I recognize that history does not equal commemoration, but I also know that how we choose to commemorate frames history. Commemoration is contemporary, subject to contextual interpretation and prevailing zeitgeist. As a community, Pittsburgh has dedicated ample scholarship and a literal place to honor and recognize Foster's importance. The Moretti statue was created in 1900 with the best of intentions, funded by private donations, and well-loved in its day. But it was also a monument described then as portraying Foster "catching inspiration for his melodies from the fingers of an old darkey reclining at his feet strumming negro airs upon an old banjo."

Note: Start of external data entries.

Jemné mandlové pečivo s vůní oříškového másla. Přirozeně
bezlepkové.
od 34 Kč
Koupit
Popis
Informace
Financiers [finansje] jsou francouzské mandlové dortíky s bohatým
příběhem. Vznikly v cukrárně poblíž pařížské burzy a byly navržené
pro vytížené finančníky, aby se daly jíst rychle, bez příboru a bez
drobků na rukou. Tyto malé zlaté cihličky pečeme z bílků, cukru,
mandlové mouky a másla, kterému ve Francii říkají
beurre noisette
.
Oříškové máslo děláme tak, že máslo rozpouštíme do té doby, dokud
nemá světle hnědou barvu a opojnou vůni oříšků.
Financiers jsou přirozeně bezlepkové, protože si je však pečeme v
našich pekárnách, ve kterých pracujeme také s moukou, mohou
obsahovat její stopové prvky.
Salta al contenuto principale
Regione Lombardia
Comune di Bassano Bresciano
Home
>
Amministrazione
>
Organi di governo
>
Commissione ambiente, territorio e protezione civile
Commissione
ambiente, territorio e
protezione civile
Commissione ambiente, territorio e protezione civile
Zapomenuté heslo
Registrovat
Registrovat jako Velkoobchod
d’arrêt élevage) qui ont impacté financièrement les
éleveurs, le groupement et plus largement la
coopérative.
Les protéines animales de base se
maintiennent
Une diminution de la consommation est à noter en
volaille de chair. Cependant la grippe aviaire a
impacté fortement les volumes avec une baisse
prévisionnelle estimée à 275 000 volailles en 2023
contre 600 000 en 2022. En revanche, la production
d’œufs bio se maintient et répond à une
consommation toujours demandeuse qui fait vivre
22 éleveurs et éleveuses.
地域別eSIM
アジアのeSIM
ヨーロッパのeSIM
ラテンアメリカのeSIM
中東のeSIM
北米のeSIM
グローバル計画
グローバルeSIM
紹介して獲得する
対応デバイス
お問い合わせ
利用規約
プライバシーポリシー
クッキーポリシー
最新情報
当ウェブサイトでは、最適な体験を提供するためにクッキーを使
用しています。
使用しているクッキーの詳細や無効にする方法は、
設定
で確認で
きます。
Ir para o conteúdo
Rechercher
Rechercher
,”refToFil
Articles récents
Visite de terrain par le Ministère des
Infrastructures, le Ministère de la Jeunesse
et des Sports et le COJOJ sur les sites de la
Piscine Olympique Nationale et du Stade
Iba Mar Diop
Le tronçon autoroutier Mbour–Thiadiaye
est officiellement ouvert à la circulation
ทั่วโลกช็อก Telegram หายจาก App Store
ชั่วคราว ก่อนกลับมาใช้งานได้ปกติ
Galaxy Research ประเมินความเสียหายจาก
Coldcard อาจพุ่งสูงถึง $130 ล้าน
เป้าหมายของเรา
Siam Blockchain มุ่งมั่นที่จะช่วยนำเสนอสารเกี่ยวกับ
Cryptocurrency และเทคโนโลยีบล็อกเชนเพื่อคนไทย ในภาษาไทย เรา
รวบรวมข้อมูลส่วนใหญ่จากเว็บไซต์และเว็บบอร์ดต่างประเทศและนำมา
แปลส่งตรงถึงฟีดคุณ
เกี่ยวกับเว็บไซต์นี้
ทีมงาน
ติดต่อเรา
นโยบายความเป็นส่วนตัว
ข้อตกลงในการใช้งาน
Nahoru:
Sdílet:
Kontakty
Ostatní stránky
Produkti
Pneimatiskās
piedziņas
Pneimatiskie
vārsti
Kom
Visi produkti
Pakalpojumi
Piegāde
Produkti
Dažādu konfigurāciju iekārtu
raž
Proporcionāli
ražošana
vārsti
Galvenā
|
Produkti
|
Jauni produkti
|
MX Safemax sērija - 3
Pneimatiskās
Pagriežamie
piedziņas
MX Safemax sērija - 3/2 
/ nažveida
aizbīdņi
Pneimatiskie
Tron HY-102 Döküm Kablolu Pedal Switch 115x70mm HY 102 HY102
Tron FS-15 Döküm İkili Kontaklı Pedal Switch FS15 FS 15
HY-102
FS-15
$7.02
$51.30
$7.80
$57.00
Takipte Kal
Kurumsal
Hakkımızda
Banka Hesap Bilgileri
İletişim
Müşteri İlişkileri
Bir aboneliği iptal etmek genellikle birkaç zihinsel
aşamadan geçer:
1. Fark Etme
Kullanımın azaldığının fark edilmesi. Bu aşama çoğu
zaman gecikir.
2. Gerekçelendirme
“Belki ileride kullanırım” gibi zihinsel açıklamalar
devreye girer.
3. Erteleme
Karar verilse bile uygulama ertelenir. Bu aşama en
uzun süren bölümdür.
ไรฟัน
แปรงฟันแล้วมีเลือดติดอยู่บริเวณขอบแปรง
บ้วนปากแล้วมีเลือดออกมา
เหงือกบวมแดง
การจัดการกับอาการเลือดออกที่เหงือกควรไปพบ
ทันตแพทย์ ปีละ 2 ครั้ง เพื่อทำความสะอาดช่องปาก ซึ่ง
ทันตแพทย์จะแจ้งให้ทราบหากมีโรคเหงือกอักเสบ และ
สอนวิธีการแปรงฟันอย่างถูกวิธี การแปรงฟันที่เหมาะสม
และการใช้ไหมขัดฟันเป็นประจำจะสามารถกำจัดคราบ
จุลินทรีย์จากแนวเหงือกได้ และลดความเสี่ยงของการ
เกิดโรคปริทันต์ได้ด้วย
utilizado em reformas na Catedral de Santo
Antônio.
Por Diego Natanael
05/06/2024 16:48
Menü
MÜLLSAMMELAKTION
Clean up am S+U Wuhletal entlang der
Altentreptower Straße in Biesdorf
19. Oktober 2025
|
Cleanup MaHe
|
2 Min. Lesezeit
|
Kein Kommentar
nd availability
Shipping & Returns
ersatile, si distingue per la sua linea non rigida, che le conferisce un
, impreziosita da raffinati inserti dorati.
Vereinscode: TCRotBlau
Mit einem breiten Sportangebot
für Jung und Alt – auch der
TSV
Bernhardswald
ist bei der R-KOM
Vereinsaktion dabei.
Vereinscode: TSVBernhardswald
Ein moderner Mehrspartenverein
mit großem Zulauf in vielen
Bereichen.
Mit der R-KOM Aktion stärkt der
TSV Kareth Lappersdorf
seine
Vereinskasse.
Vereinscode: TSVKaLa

Vandalized Foster statue, Highland Park, April 1937 Pittsburgh City Photographer Collection, Historic Pittsburgh Image Collection |
That's why when public opinions hit the fan about Moretti's Foster, I was fully on board believing we could do better than continue to prominently display a commemoration that caused pain. I also believed we could continue to simultaneously recognize Foster's contributions, celebrate Black music, and find a better home for this statue that would contextualize its historical framing for future understanding.
Times change, tastes change, understanding changes. Quo Vadis was originally a work of historical fiction with an underlying pro-Christian message. Moretti's portrayal of a pivotal scene from that story would have resonated for those who knew the plot, but thirty years on that message was lost in a sensational portrayal that was devoid of context. Moretti's homage had lost its meaning, much as the meaning of his homage to Foster changed with the passage of time and enlightened understanding. I do hope there is a kinder fate ahead for the Foster statue, for it deserves an appropriate home.